Vidor’s prologue is a masterpiece in itself. The cyclone is a terrifying combination of debris blown horizontally, the funnel cloud in faux perspective, and windows and doors flying about. A year later Charley Grapewin (Uncle Henry) played Grandpa in John Ford’s The Grapes of Wrath.

The set designs come from a great tradition devised by the likes of Vincent Korda and Van Nest Polglase, to name a few (the sufficient name is Cedric Gibbons, who supervised forty films that year).

 

Dr. Jekyll and Mr. Hyde

This is the decisive work on which Ken Russell’s Altered States is based.

It’s very hard to answer Fleming’s critics because they are all wrong.

The problem set forth in the first scene is Shakespeare’s cakes and ale and ginger, Dr. Jekyll’s formula is meant to bowdlerize them out of existence, Aguecheek and Belch, it makes him a brute.

The fine distinctions drawn all throughout are conveyed in a single close-up of Lana Turner’s gloved hand holding a page of the Times and a letter from home, the textures of the glove and the two kinds of paper are rendered perfectly.

Turner escaped the critics’ notice, Ingrid Bergman nearly as much. Freud seems to have bothered Howard Thompson, he made it out in his New York Times review that the film was “hokum”.

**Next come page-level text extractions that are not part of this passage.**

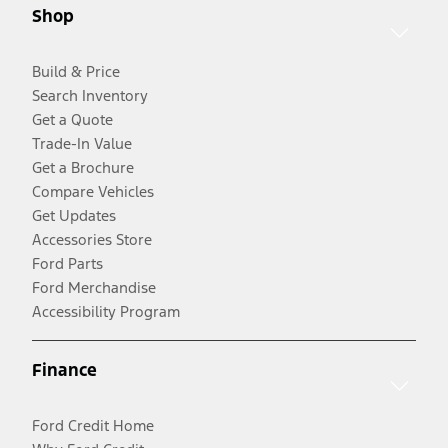
Shop
Build & Price
Search Inventory
Get a Quote
Trade-In Value
Get a Brochure
Compare Vehicles
Get Updates
Accessories Store
Ford Parts
Ford Merchandise
Accessibility Program
Finance
Ford Credit Home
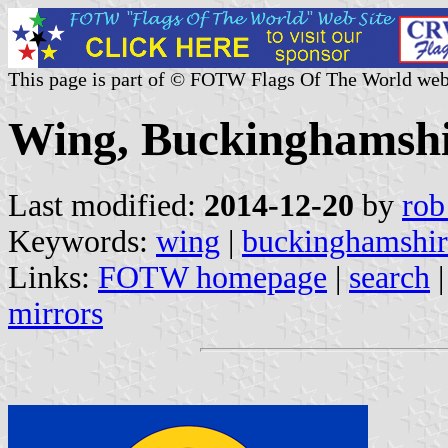
This page is part of © FOTW Flags Of The World web
Wing, Buckinghamshi
Last modified:
2014-12-20
by
rob
Keywords:
wing
|
buckinghamshir
Links:
FOTW homepage
|
search
mirrors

Mr. Hyde combines elements of Bela Lugosi, Cary Grant, and Chico Marx, the sum total of this (as in the ventriloquist’s act of another day) with Spencer Tracy is Ed Begley.

Russell’s theme and Chayefsky’s satire make up a sufficient analysis and homage.

 

Tortilla Flat

Among his terrible enemies who do nothing but drag him down, a Monterey paisano hurls himself into a passionate crisis and, near death, excites the pity of one who redeems himself, if only for a time.

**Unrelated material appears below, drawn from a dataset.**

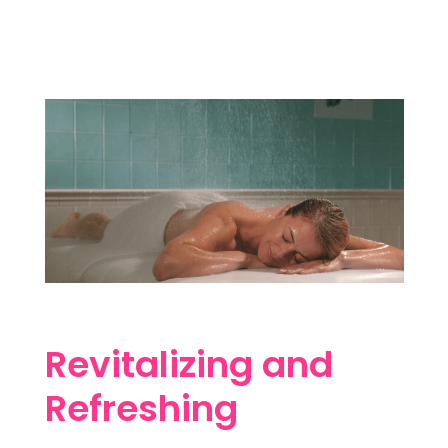
Revitalizing and
Refreshing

That’s one happy view of the thing, the structure is more involved, call it the parable of the sower or an allegory of novel-writing, one part ragged devotion to put a golden candlestick on the altar of Saint Francis, one part blind frenzy, one part drunken idleness, “a bit of propaganda for common vagrancy”, Bosley Crowther calls it (New York Times).

 

Joan of Arc

These notes refer to the butchered studio re-release at two-thirds the original length.

Fleming sees the military engagement above all, a sage impression rendering all the rest superfluous except Joan’s personal sanctity, therefore Dreyer and De Mille have been taken into account.

The curious dramatic point is Mosaic, Joan charges the enemy “not as Your messenger”, without benefit of her voices, and is captured, this rather than submit to the King’s peace, bought for a fortune.